↓↓↓

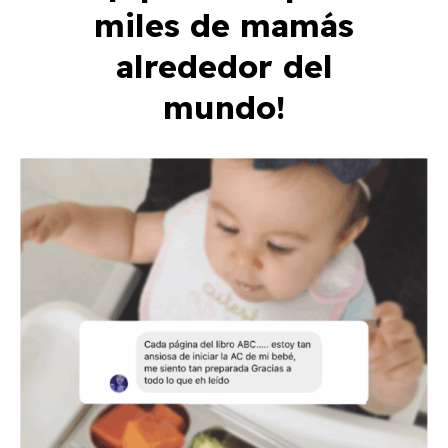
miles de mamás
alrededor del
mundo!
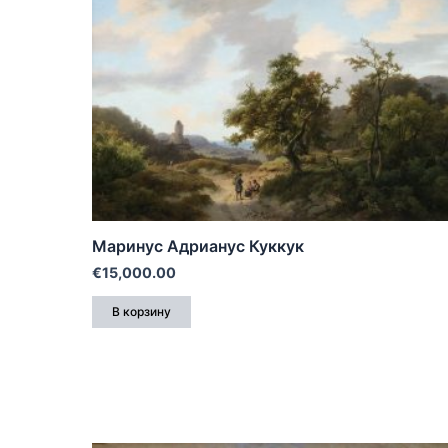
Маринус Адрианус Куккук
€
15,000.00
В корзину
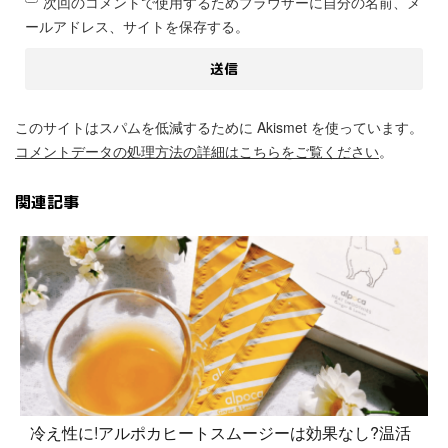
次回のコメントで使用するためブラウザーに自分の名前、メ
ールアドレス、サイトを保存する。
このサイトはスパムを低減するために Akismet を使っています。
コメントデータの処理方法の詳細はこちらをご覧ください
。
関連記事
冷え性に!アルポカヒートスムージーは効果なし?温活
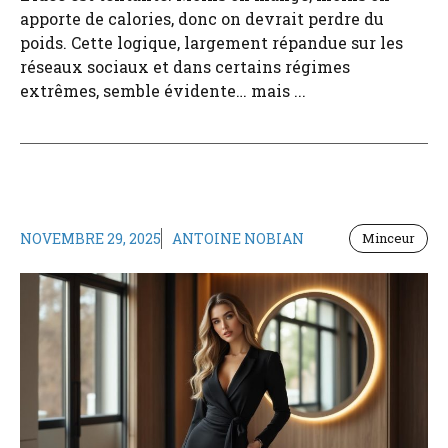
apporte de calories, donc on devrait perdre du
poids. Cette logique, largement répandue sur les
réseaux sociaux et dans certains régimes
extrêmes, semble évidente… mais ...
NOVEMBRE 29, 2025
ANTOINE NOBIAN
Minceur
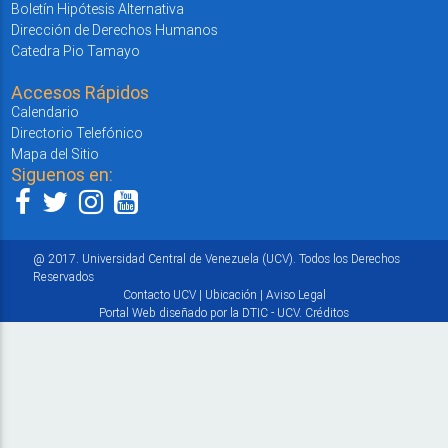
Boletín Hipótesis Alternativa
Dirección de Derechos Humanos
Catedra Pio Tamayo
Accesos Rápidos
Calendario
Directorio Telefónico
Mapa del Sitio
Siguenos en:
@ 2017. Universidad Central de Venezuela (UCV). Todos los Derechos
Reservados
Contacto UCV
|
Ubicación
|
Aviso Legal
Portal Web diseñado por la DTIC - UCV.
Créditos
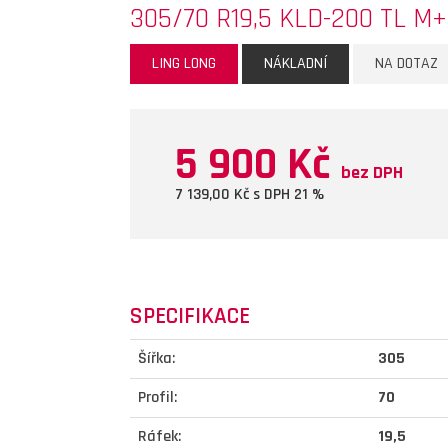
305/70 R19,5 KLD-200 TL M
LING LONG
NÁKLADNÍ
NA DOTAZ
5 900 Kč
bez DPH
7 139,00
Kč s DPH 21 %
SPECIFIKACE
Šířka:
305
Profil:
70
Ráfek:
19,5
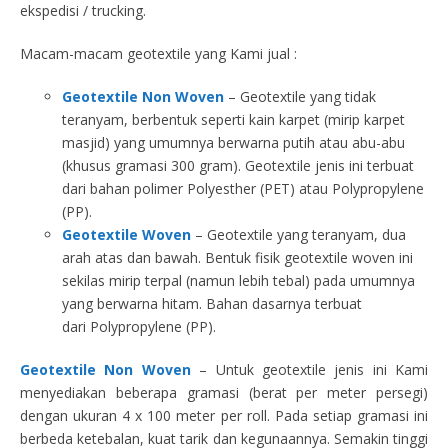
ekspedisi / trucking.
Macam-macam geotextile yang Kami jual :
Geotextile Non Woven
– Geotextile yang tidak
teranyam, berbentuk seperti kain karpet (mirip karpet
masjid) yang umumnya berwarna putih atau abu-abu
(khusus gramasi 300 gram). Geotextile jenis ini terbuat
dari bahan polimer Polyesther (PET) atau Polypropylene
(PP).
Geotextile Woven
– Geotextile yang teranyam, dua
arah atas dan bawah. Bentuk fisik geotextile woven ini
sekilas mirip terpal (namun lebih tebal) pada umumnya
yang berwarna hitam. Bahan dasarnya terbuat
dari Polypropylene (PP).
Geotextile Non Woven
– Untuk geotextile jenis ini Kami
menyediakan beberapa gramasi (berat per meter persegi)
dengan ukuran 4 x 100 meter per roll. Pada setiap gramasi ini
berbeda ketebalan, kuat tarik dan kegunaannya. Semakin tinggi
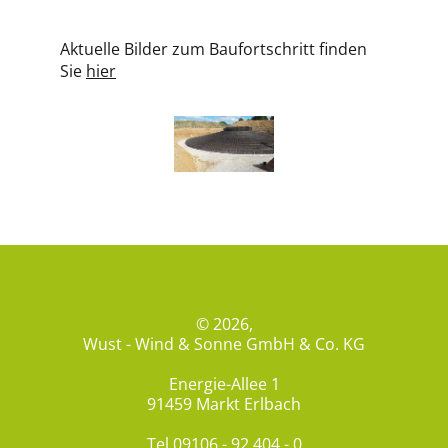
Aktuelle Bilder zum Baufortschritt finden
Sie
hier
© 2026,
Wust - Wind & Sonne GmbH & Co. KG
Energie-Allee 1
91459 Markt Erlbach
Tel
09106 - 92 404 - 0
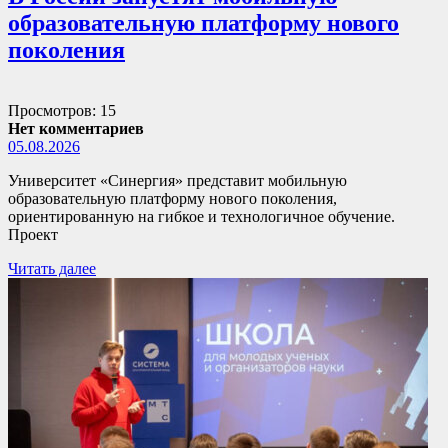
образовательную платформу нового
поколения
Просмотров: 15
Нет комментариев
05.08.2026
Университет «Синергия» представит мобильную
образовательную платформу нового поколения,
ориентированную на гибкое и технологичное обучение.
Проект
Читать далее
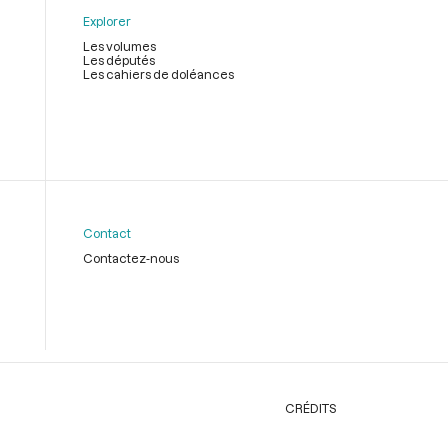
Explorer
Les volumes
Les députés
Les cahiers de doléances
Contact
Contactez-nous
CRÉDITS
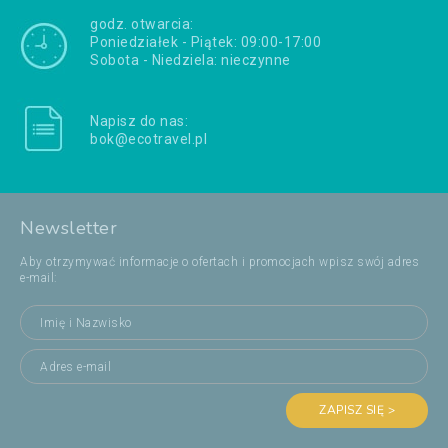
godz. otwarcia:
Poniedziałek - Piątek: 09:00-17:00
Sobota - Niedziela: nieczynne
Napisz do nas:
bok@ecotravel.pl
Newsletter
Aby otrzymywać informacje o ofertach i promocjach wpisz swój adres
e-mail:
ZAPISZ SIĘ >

↑↑↑
↓↓↓

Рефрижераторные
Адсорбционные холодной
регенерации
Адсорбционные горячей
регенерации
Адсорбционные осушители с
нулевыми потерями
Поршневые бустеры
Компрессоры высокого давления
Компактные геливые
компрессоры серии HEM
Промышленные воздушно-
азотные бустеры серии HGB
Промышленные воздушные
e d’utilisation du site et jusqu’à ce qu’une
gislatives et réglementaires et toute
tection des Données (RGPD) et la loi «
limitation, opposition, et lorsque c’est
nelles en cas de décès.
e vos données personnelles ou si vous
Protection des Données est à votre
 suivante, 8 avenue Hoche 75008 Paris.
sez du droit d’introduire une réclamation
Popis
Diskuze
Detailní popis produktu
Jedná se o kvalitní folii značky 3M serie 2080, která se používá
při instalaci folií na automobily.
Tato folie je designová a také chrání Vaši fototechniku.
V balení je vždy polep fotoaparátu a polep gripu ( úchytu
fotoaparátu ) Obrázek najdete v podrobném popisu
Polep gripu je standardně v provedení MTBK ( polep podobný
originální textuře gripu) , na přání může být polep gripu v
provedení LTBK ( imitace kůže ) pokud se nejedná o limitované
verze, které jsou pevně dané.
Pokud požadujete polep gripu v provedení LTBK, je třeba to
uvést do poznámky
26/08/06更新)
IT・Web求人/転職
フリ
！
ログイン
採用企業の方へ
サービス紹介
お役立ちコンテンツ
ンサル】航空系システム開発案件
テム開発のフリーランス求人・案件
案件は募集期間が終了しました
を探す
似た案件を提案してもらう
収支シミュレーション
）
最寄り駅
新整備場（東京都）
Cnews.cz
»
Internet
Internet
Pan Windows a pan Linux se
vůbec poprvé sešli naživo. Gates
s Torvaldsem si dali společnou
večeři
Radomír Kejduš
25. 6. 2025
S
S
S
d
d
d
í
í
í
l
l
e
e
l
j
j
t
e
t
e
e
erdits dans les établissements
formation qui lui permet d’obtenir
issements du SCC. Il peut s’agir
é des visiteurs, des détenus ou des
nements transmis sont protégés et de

↑↑↑
↓↓↓

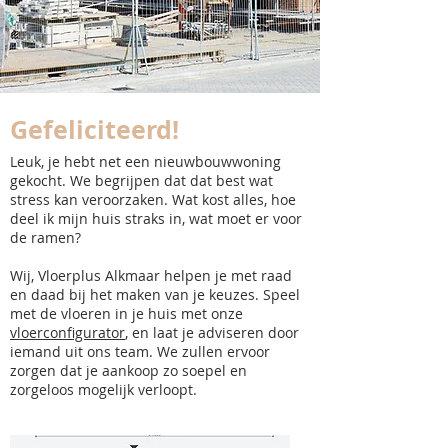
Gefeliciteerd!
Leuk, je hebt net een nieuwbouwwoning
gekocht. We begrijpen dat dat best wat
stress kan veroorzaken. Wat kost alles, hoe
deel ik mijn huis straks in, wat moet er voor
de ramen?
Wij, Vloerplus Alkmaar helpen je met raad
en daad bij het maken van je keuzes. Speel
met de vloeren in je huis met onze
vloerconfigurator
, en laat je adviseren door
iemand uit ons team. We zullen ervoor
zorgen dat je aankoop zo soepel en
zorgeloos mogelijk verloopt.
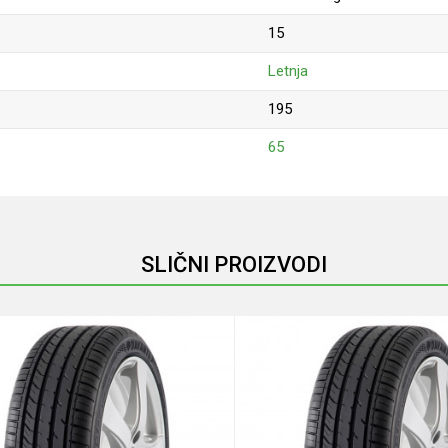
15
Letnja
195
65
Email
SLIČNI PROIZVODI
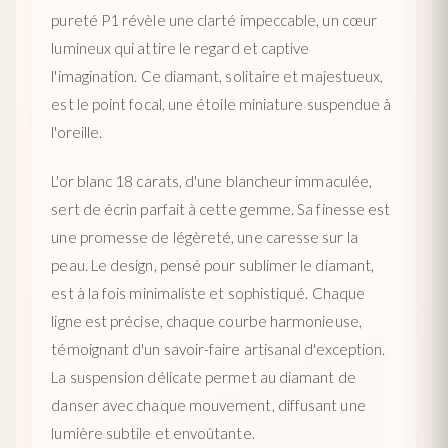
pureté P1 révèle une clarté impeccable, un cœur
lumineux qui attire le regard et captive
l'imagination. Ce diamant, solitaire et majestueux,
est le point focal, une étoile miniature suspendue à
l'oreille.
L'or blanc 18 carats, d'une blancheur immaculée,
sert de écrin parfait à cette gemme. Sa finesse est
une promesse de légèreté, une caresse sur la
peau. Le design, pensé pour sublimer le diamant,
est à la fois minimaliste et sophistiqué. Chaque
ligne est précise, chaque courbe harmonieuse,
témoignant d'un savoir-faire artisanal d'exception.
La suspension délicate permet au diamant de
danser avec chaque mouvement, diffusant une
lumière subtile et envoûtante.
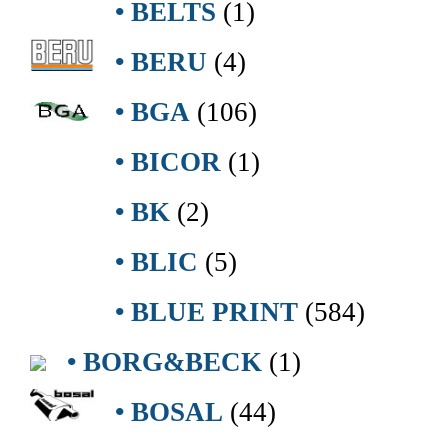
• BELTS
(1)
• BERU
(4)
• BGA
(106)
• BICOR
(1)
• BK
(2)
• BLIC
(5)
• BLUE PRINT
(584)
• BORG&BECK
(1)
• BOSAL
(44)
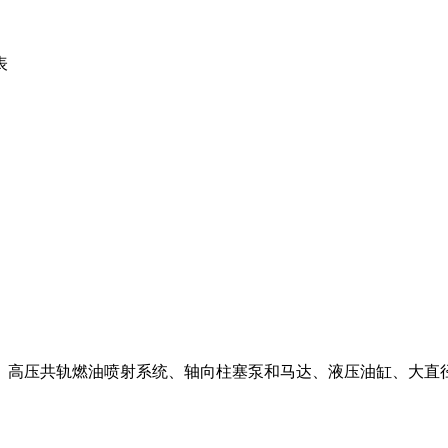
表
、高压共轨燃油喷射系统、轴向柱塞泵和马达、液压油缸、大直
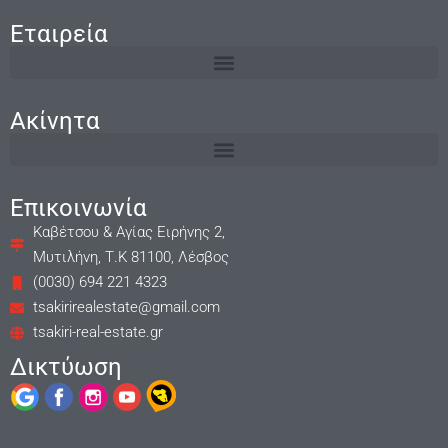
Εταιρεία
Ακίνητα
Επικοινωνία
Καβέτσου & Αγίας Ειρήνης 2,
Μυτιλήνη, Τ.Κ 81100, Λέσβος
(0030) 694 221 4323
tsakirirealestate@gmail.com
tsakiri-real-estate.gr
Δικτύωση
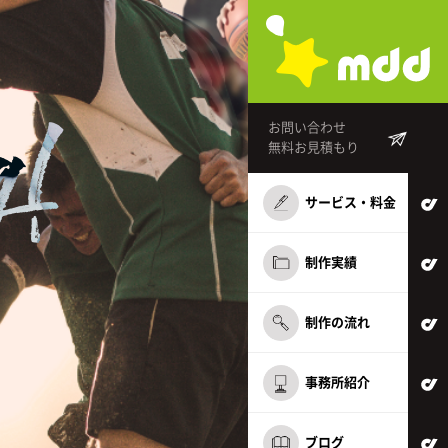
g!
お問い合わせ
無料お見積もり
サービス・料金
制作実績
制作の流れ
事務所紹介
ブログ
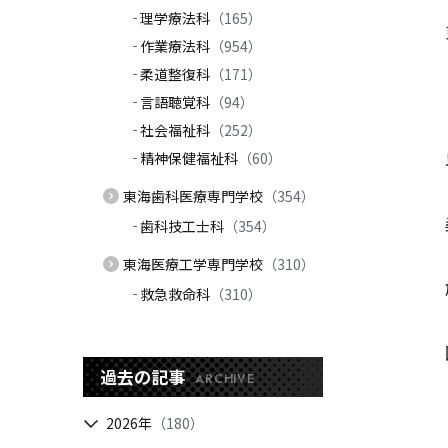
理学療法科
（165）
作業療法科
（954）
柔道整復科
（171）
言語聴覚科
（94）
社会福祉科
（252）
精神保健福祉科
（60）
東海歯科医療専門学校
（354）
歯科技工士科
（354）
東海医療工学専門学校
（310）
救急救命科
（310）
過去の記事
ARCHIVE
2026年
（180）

↑↑↑

Extract every line of the data above that contains the string "Derechos", matching uppercase and lowercase letters exactly.

RESPONSE
Dirección de Derechos Humanos
@ 2017. Universidad Central de Venezuela (UCV). Todos los Derechos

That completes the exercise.